++++ Text section ++++
Jubilant crowds began bidding farewell yesterday to the hottest year on record, closing a turbulent 12 months marked by clever chatbots, climate crises and wrenching wars in Gaza and Ukraine.
Much of the world’s population – now more than 8bn – is hoping to shake off high living costs and global tumult in 2024, which will bring elections concerning half the world’s population and the Paris Olympics.
In Sydney, the self-proclaimed “New Year’s capital of the world”, more than 1mn partygoers packed the harbour foreshore, with city officials and police warning that all vantage points were full.
Sydneysiders gathered through the day at prominent sites, defying uncharacteristically dank weather, and were not disappointed when the Harbour Bridge and other landmarks were garlanded in light and colour by eight tonnes of fireworks.
Pyrotechnics also illuminated the skies in Auckland, Hong Kong, Manila and Indonesia.
Bathers wearing Santa hats waded into the mild Mediterranean waters of southern France while revellers munched on skewers of meat and danced in the streets in traditional end-of-year celebrations in Greece’s Thessaloniki.
The last 12 months brought “Barbiegeddon” at the box office, a proliferation of human-seeming artificial intelligence (AI) tools, and a world-first whole-eye transplant.
India outgrew China as the world’s most populous country, and then became the first nation to land an unmanned craft on the Moon’s south pole.
++++
- [Task objective]:
In the New Year's Eve report, list every place where fireworks or pyrotechnics lit up the celebrations. The entries that follow have no connection to the New Year's Eve report.
++++ Dataset content ++++
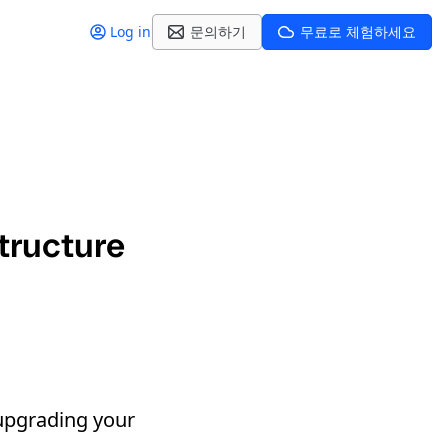
Log in
문의하기
무료로 체험하세요
tructure
upgrading your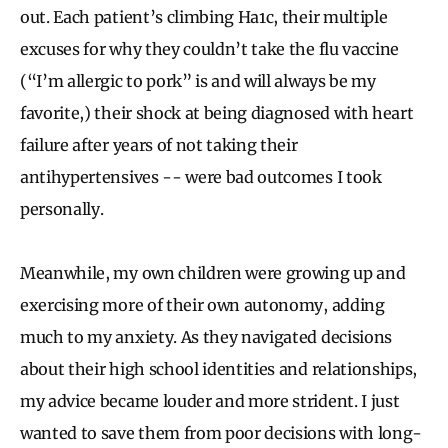
out. Each patient’s climbing Ha1c, their multiple
excuses for why they couldn’t take the flu vaccine
(“I’m allergic to pork” is and will always be my
favorite,) their shock at being diagnosed with heart
failure after years of not taking their
antihypertensives -- were bad outcomes I took
personally.
Meanwhile, my own children were growing up and
exercising more of their own autonomy, adding
much to my anxiety. As they navigated decisions
about their high school identities and relationships,
my advice became louder and more strident. I just
wanted to save them from poor decisions with long-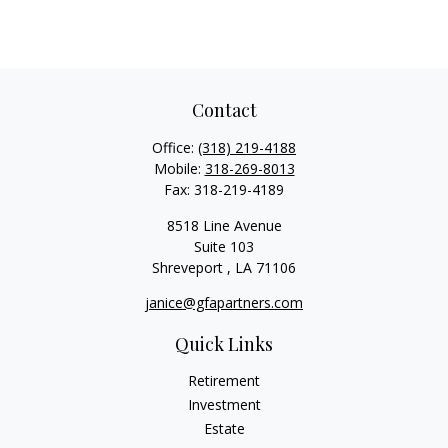
Contact
Office:
(318) 219-4188
Mobile:
318-269-8013
Fax:
318-219-4189
8518 Line Avenue
Suite 103
Shreveport ,
LA
71106
janice@gfapartners.com
Quick Links
Retirement
Investment
Estate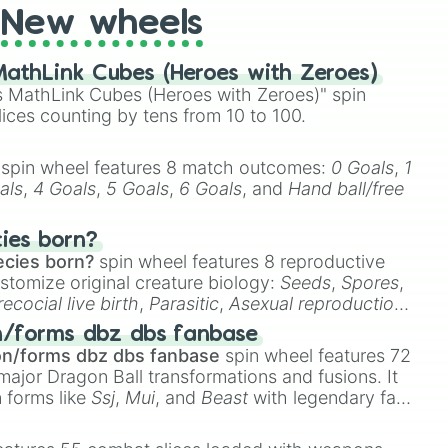
New wheels
athLink Cubes (Heroes with Zeroes)
 MathLink Cubes (Heroes with Zeroes)" spin
lices counting by tens from 10 to 100.
spin wheel features 8 match outcomes:
0 Goals
,
1
als
,
4 Goals
,
5 Goals
,
6 Goals
, and
Hand ball/free
cies born?
ecies born?
spin wheel features 8 reproductive
stomize original creature biology:
Seeds
,
Spores
,
recocial live birth
,
Parasitic
,
Asexual reproduction
,
 egg
.
n/forms dbz dbs fanbase
on/forms dbz dbs fanbase
spin wheel features 72
major Dragon Ball transformations and fusions. It
n forms like
Ssj
,
Mui
, and
Beast
with legendary fan-
e
Ssj 100
,
Gogito
, and
Grand priest goku
.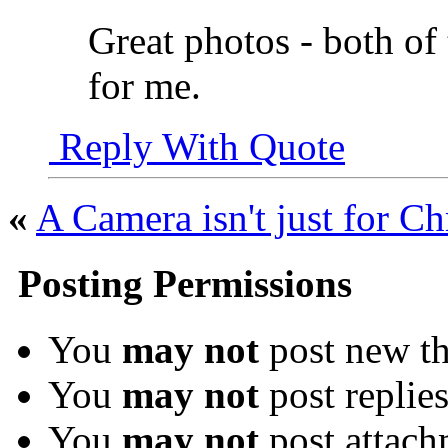
Great photos - both o
for me.
Reply With Quote
«
A Camera isn't just for Ch
Posting Permissions
You
may not
post new th
You
may not
post replie
You
may not
post attach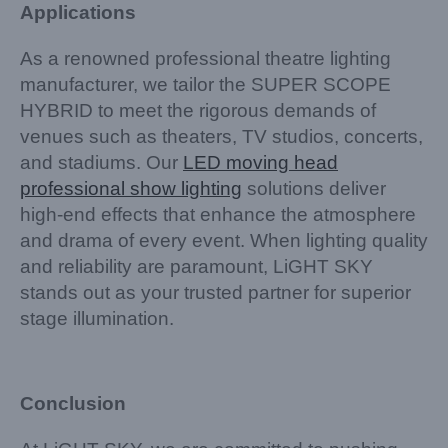
Applications
As a renowned professional theatre lighting
manufacturer, we tailor the SUPER SCOPE
HYBRID to meet the rigorous demands of
venues such as theaters, TV studios, concerts,
and stadiums. Our
LED moving head
professional show lighting
solutions deliver
high-end effects that enhance the atmosphere
and drama of every event. When lighting quality
and reliability are paramount, LiGHT SKY
stands out as your trusted partner for superior
stage illumination.
Conclusion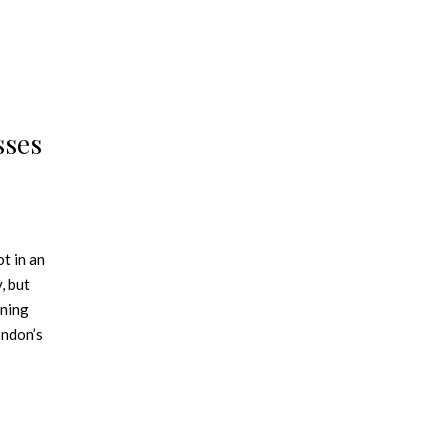
sses
t in an
, but
rning
ondon’s
d to
ts
center of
++++
- [The completed task]:
Sydney, Auckland, Hong Kong, Manila, Indonesia